Change ManagementFeaturedLeadership

And with your spirit

By Ron Pereira Updated on December 28th, 2011

Roman Catholics around the word recently saw a huge change to the way Mass is celebrated.

Specifically, there were several changes to the prayers we say.

For example, prior to the change if you walked up to any Catholic and said, “The Lord be with you…” he or she would surely reply, “And also with you.”

Now, when the priest says, “The Lord be with you” we reply, “And with your spirit.”

Change is Hard

I won’t get into the reason this is a far more accurate reply… that’s not the point of this article. The point of this article is to explain how difficult change can be.

You see, we Roman Catholics are really into standardization! No matter where you attend Mass in the world the same readings are said. And, for the most part, the order of the Mass is exactly the same. As are the prayers we say.

So, needless to say, making major changes to the “Standard Work” of the Mass is hard stuff.

Cards in Pew

These changes were implemented the First Sunday of Advent (Nov 27, 2011). We all had cards available to help us. But even with the card in my hand I kept forgetting to reply, “And with your spirit.”

All of this really got me thinking about how hard changing any type of Standard Work can be.

It makes no difference if the changes are prayers said or work instructions for assembly operators. Change is hard… but sometimes necessary.

So, here are a few tips I have learned over the last month.

1. Advanced Warning

Prior to the change our parish announced it was coming. This was much better than simply dumping the change, unannounced, on us.

So, be sure to let everyone in your organization know changes to standard work are coming. This will help them prepare their minds for the change.

Also, it’s important to know that many people hate change. Any change. So, offering an advanced warning can help buffer the blow.

2. Documentation

Next, having the cards with the changes was definitely needed. Without them it would have been true chaos. We also practiced many of the prayers prior to the changes being implemented.

So, it goes without saying, that any and all changes to standard work should be thoroughly documented.

This documentation should also be used to train associates on the job (or in the pew).

3. Practice

Finally, no matter how much advanced warning is given the only way to deal with changes to standard work is to practice.

It’s been a little more than a month since these changes have been made and I am doing much better.

I still use the card for some of the longer prayers but now feel much more comfortable with the whole, “And with your spirit” side of the Mass.

What do you think?

If you’re Roman Catholic how have you dealt with the change?

And even if you aren’t Catholic how do you recommend implementing major changes to Standard Work? What would you add/subtract from my list above?

  1. Mark R Hamel

    January 3, 2012 - 7:53 am


    Great post and Happy New Year!

    I have been struggling with my transition to the new “standard work” at Mass, but I’ll eventually get there. It seems that after doing something the same way for 40+ years, I’m a bit on automatic pilot…

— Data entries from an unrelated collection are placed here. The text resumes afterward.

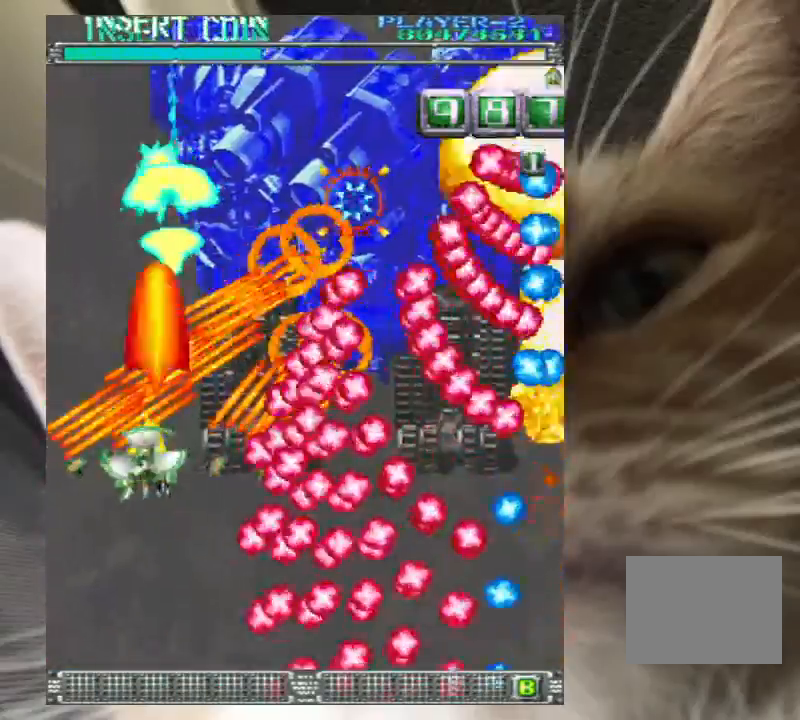
{"keys": ["left", "z"], "events": [[33, "down", "down"], [33, "left", "up"], [133, "down", "up"], [133, "left", "down"], [267, "left", "up"], [467, "left", "down"], [467, "up", "down"], [500, "up", "up"]]}
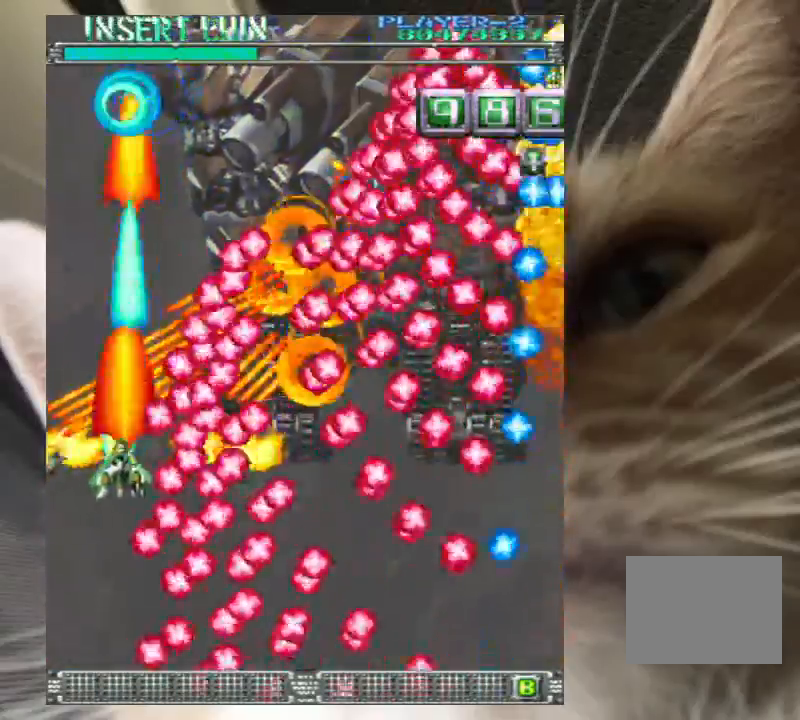
{"keys": ["right", "z"], "events": [[33, "up", "down"], [133, "left", "up"], [133, "right", "down"], [133, "up", "up"], [133, "x", "down"], [233, "x", "up"]]}
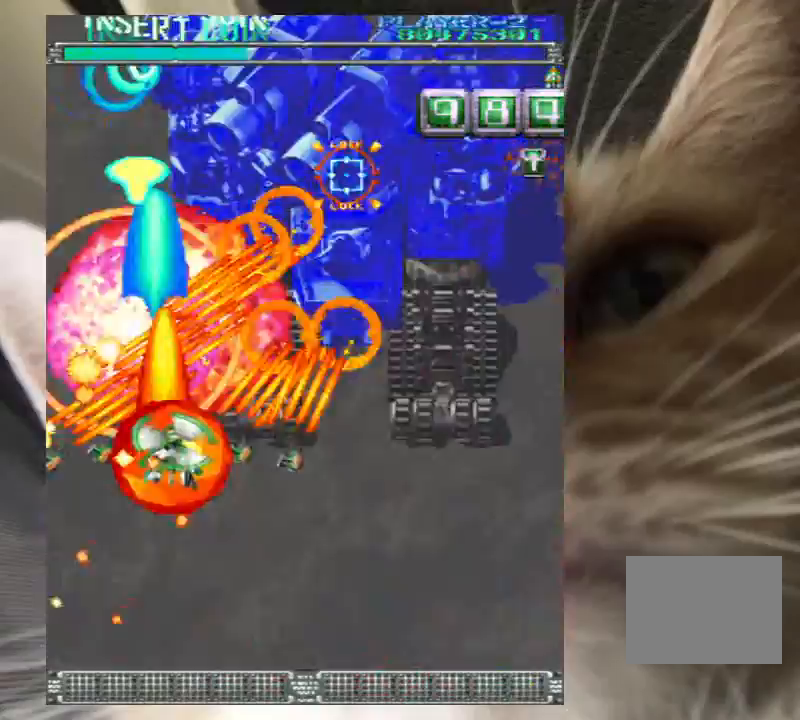
{"keys": ["right", "up", "z"], "events": [[67, "up", "down"]]}
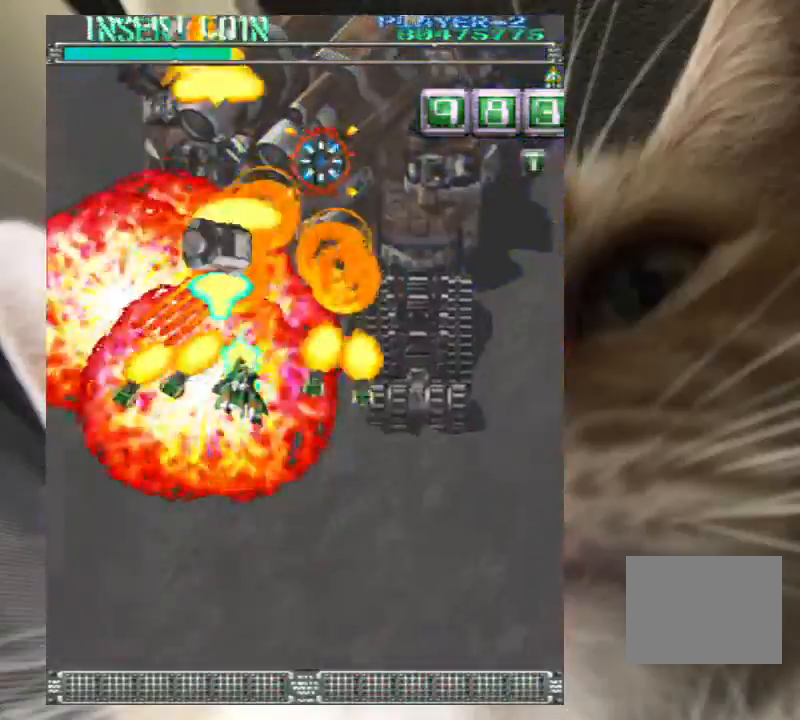
{"keys": ["z"], "events": [[33, "up", "up"], [133, "up", "down"], [267, "up", "up"], [300, "right", "up"], [367, "right", "down"], [400, "right", "up"]]}
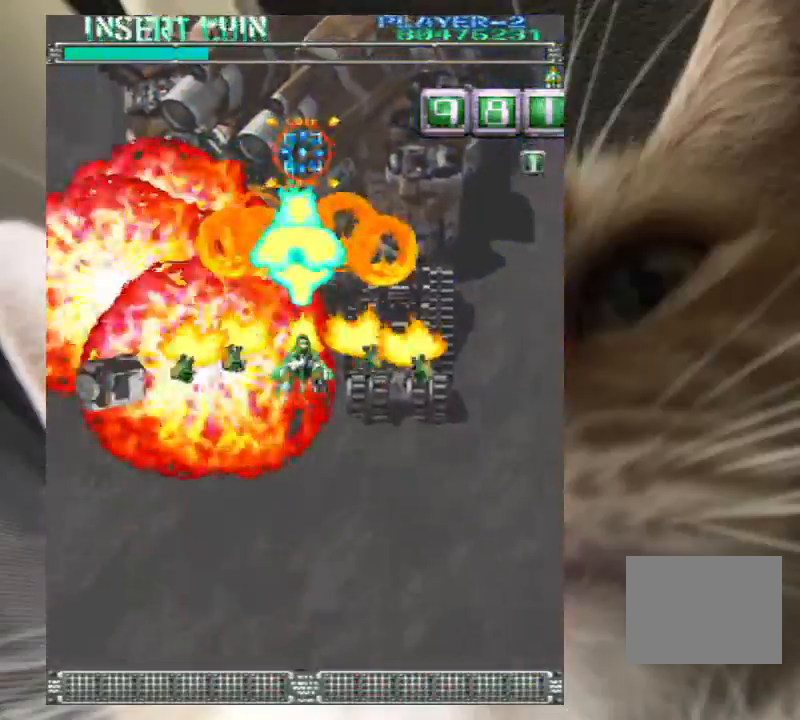
{"keys": ["down", "left", "z"], "events": [[133, "down", "down"], [233, "down", "up"], [333, "down", "down"], [333, "right", "down"], [367, "down", "up"], [367, "right", "up"], [433, "down", "down"], [500, "left", "down"]]}
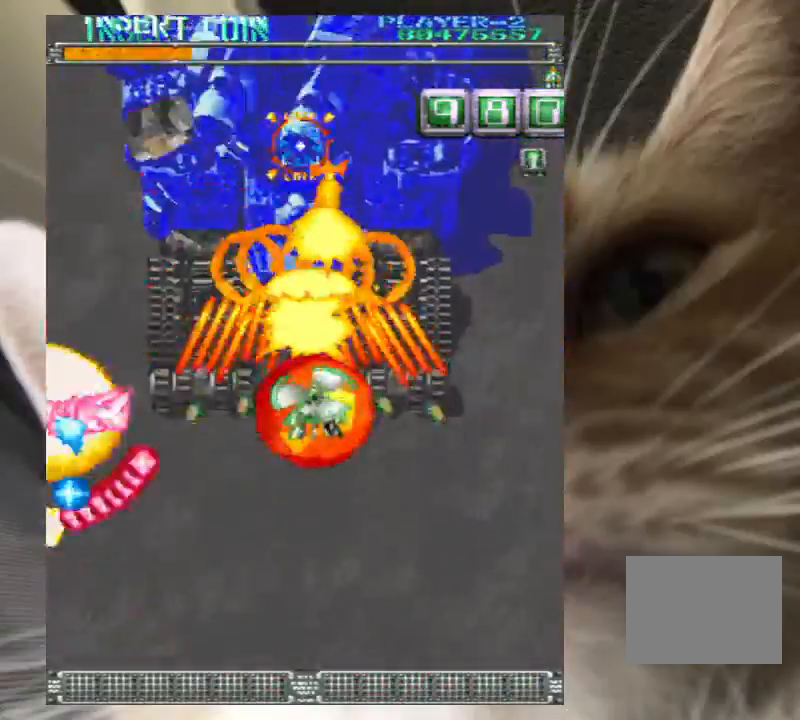
{"keys": ["down", "left", "z"], "events": [[400, "z", "up"], [467, "z", "down"]]}
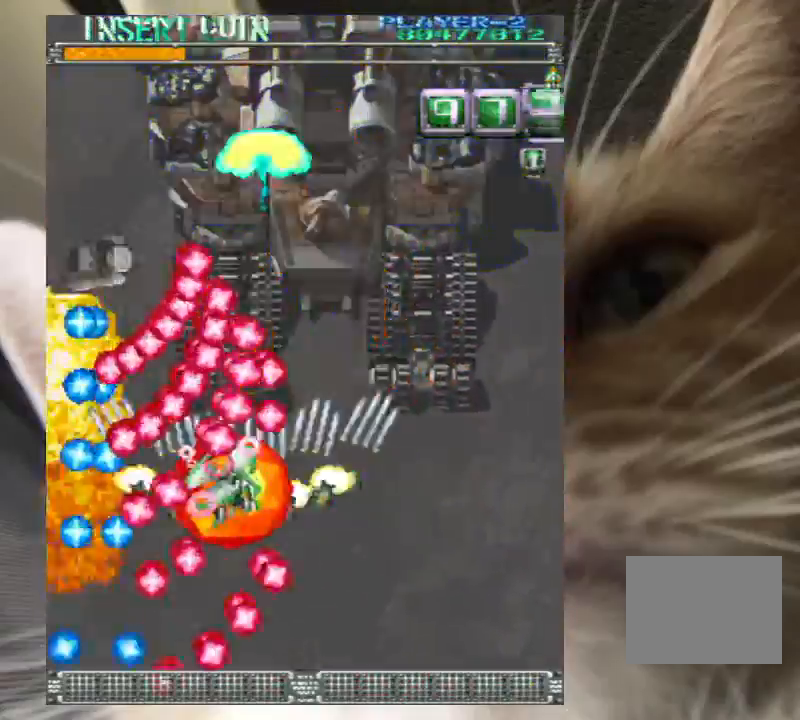
{"keys": ["z"], "events": [[33, "z", "up"], [67, "z", "down"], [300, "down", "up"], [300, "left", "up"], [400, "down", "down"], [433, "down", "up"]]}
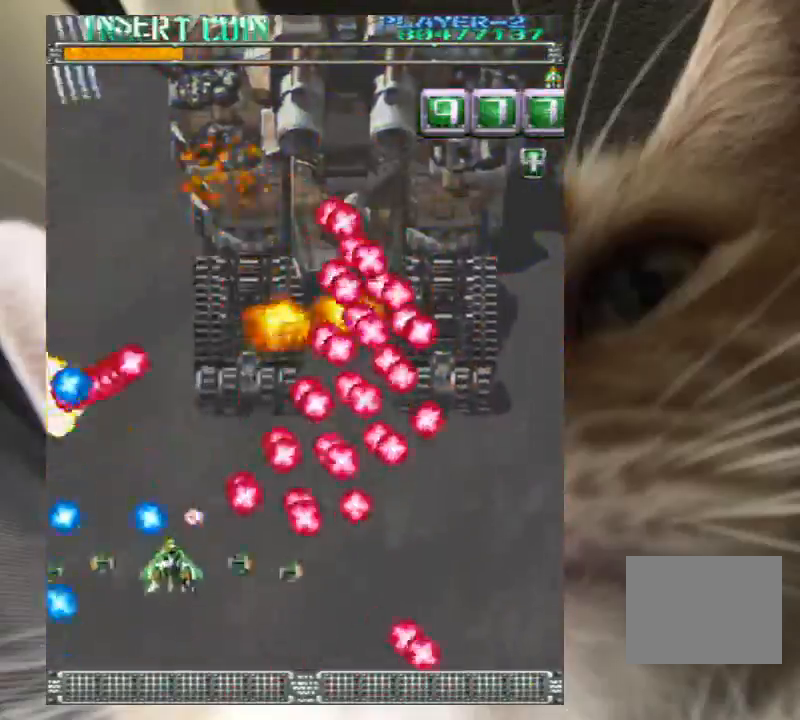
{"keys": ["down", "right", "z"], "events": [[33, "up", "down"], [100, "right", "down"], [267, "up", "up"], [433, "down", "down"]]}
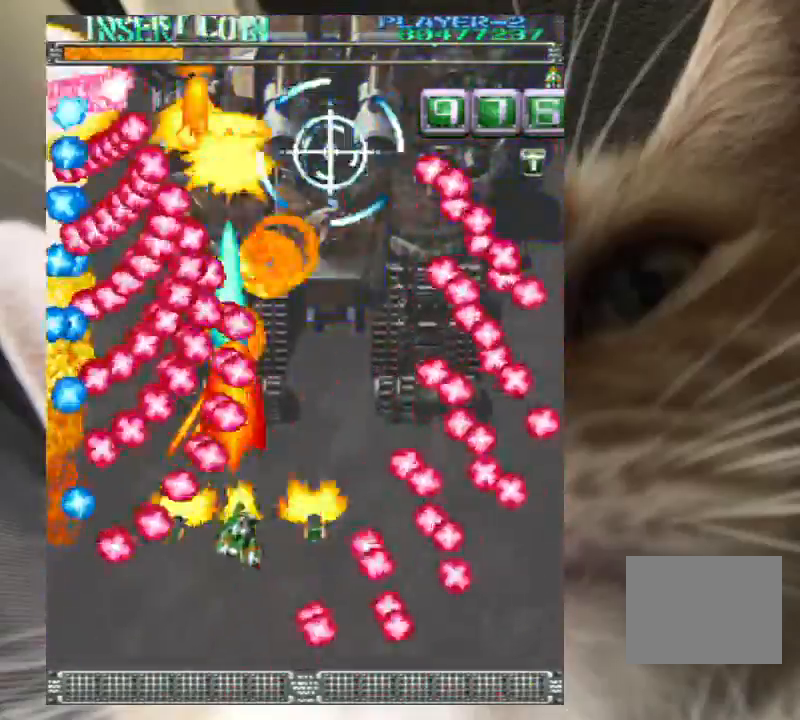
{"keys": ["down", "z"], "events": [[200, "down", "up"], [333, "right", "up"], [433, "down", "down"]]}
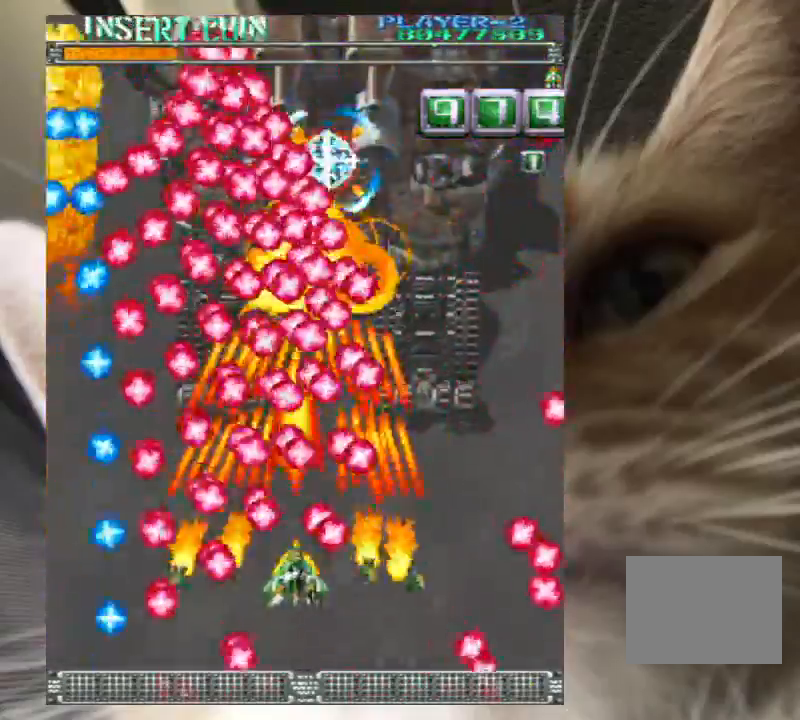
{"keys": ["right", "up", "z"], "events": [[167, "right", "down"], [200, "down", "up"], [267, "up", "down"], [367, "right", "up"], [367, "up", "up"], [433, "right", "down"], [433, "up", "down"]]}
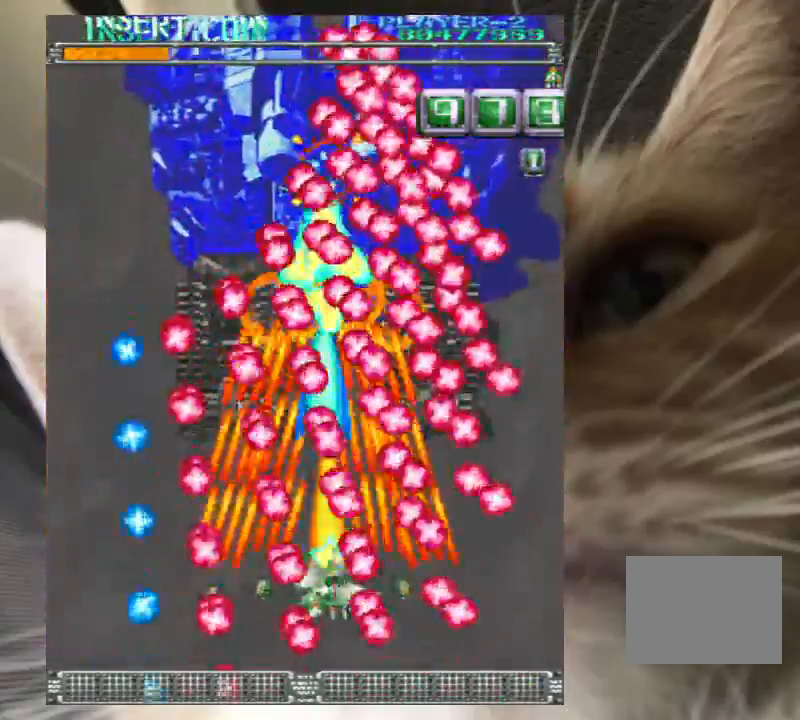
{"keys": ["right", "z"], "events": [[100, "right", "up"], [100, "up", "up"], [167, "right", "down"], [167, "up", "down"], [267, "up", "up"], [367, "up", "down"], [500, "up", "up"]]}
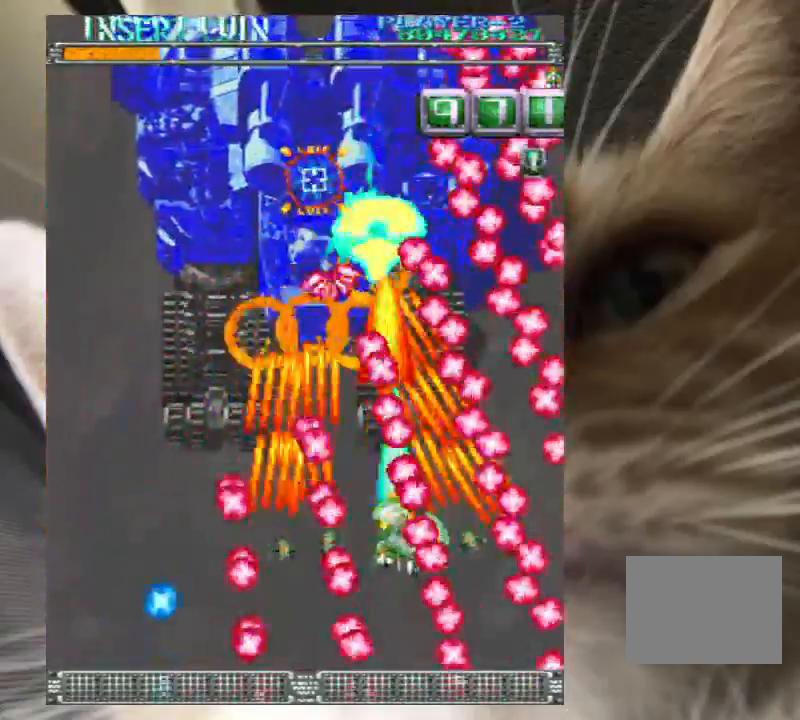
{"keys": ["z"], "events": [[67, "right", "up"], [100, "right", "down"], [167, "right", "up"]]}
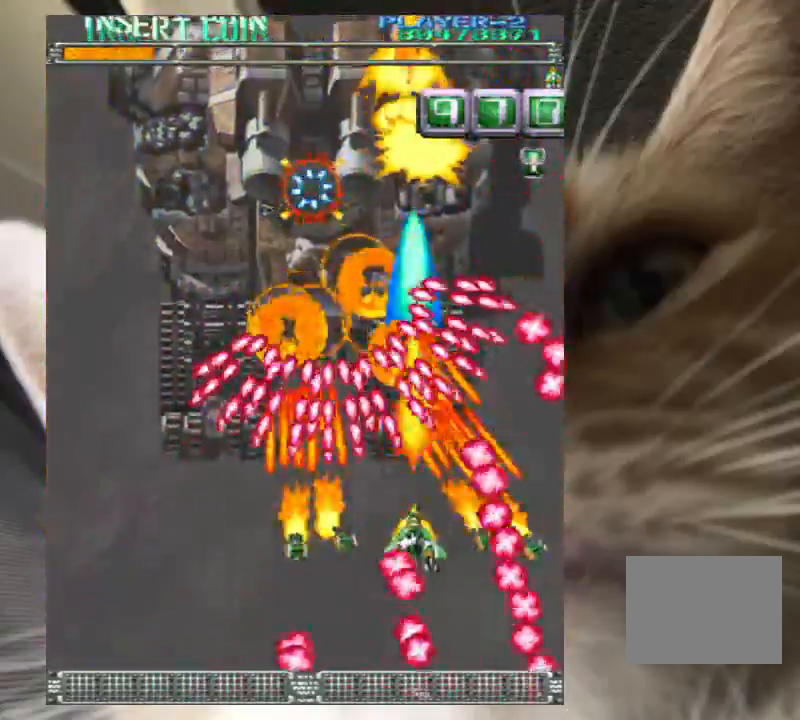
{"keys": ["z"], "events": [[100, "right", "down"], [167, "down", "down"], [433, "down", "up"], [433, "right", "up"]]}
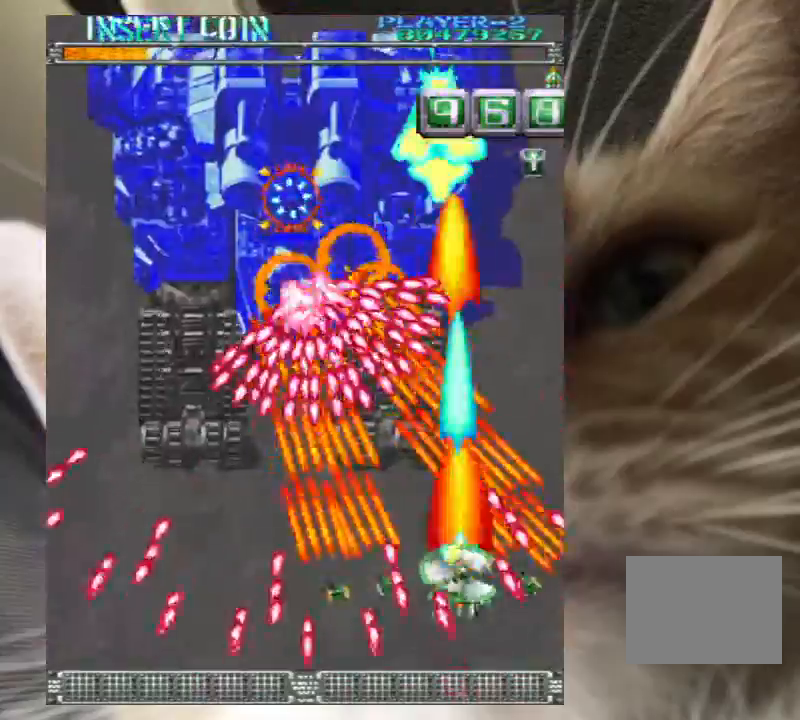
{"keys": ["down", "z"], "events": [[167, "down", "down"], [167, "left", "down"], [367, "left", "up"], [367, "right", "down"], [467, "right", "up"]]}
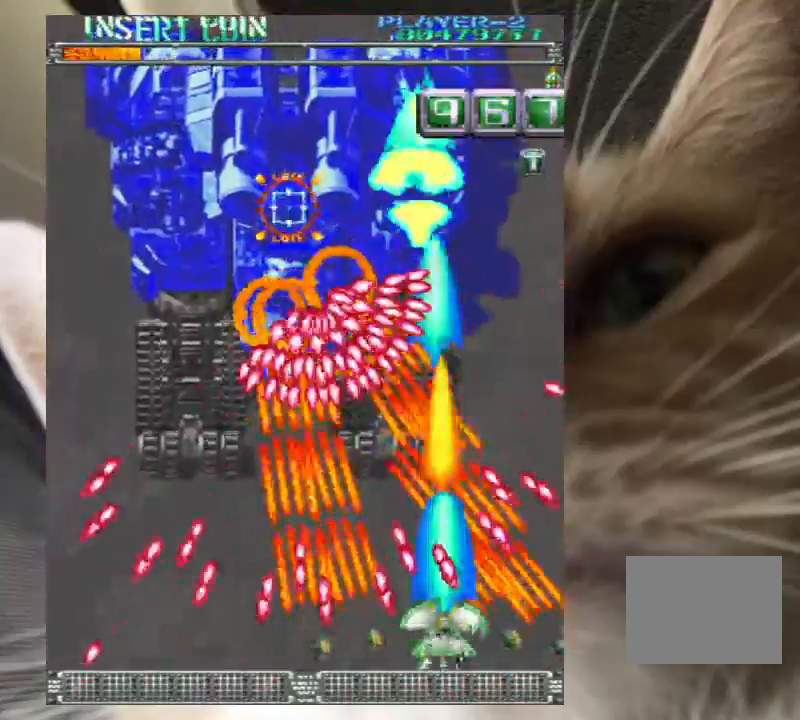
{"keys": ["down", "z"], "events": [[300, "right", "down"], [333, "right", "up"]]}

    One thing that I think is implicit in your “advanced warning” tip, but warrants mention, is the proof of the need. The stakeholders, in this case the parishioners, need to know the reason for the change. The Reader’s Digest version is that we are correcting a somewhat sloppy English translation from the Vatican II Latin. Fortunately, the rest of the world got it right.

    • Ron Pereira

      January 3, 2012 - 9:18 am

      Excellent point on “why” change is needed, Mark. Our parish briefly mentioned it but probably could have done more.

    • James Lawther

      January 8, 2012 - 2:34 am

      “Why” the change is happening is great.

      “What is in it for you” is even better

      Though I suppose in this case that is a difficult question to answer

      Very good example Ron


  2. Mary Adams

    January 4, 2012 - 9:26 am

    I still mess it up even as I hold the card in my hand! Like Mark said, old habits are hard to break.

    And as it relates to Standardized Work I definitely support your 3 points above and would add a 4th – namely to allow the people doing the work help with the changes. I find that when associates are involved they are much more likely to buy in and help push the change through.

  3. Mark Welch

    January 9, 2012 - 2:17 pm

    This is maybe beyond the scope of this post, but I’d add to always follow up the new standardized work with training using the JIT method (the “why” discussed above is certainly part of this), then regular audits until the behavior has satisfactorily changed and become habit. Not punitive, of course – keeping respect for people in mind.

    Too often I see new processes developed, announced, then those who developed the new processes just walk away and don’t understand why the process is not followed. Without the follow up we nearly always snap back to “the way we’ve always done it.” It took me quite some time in my lean journey to realize that physical changes made by teams were nearly always more successful than procedural changes. Why? Changing people’s behavior is a lot more difficult than “moving furniture.” The furniture won’t snap back into its original state (without a little help from human hands and minds).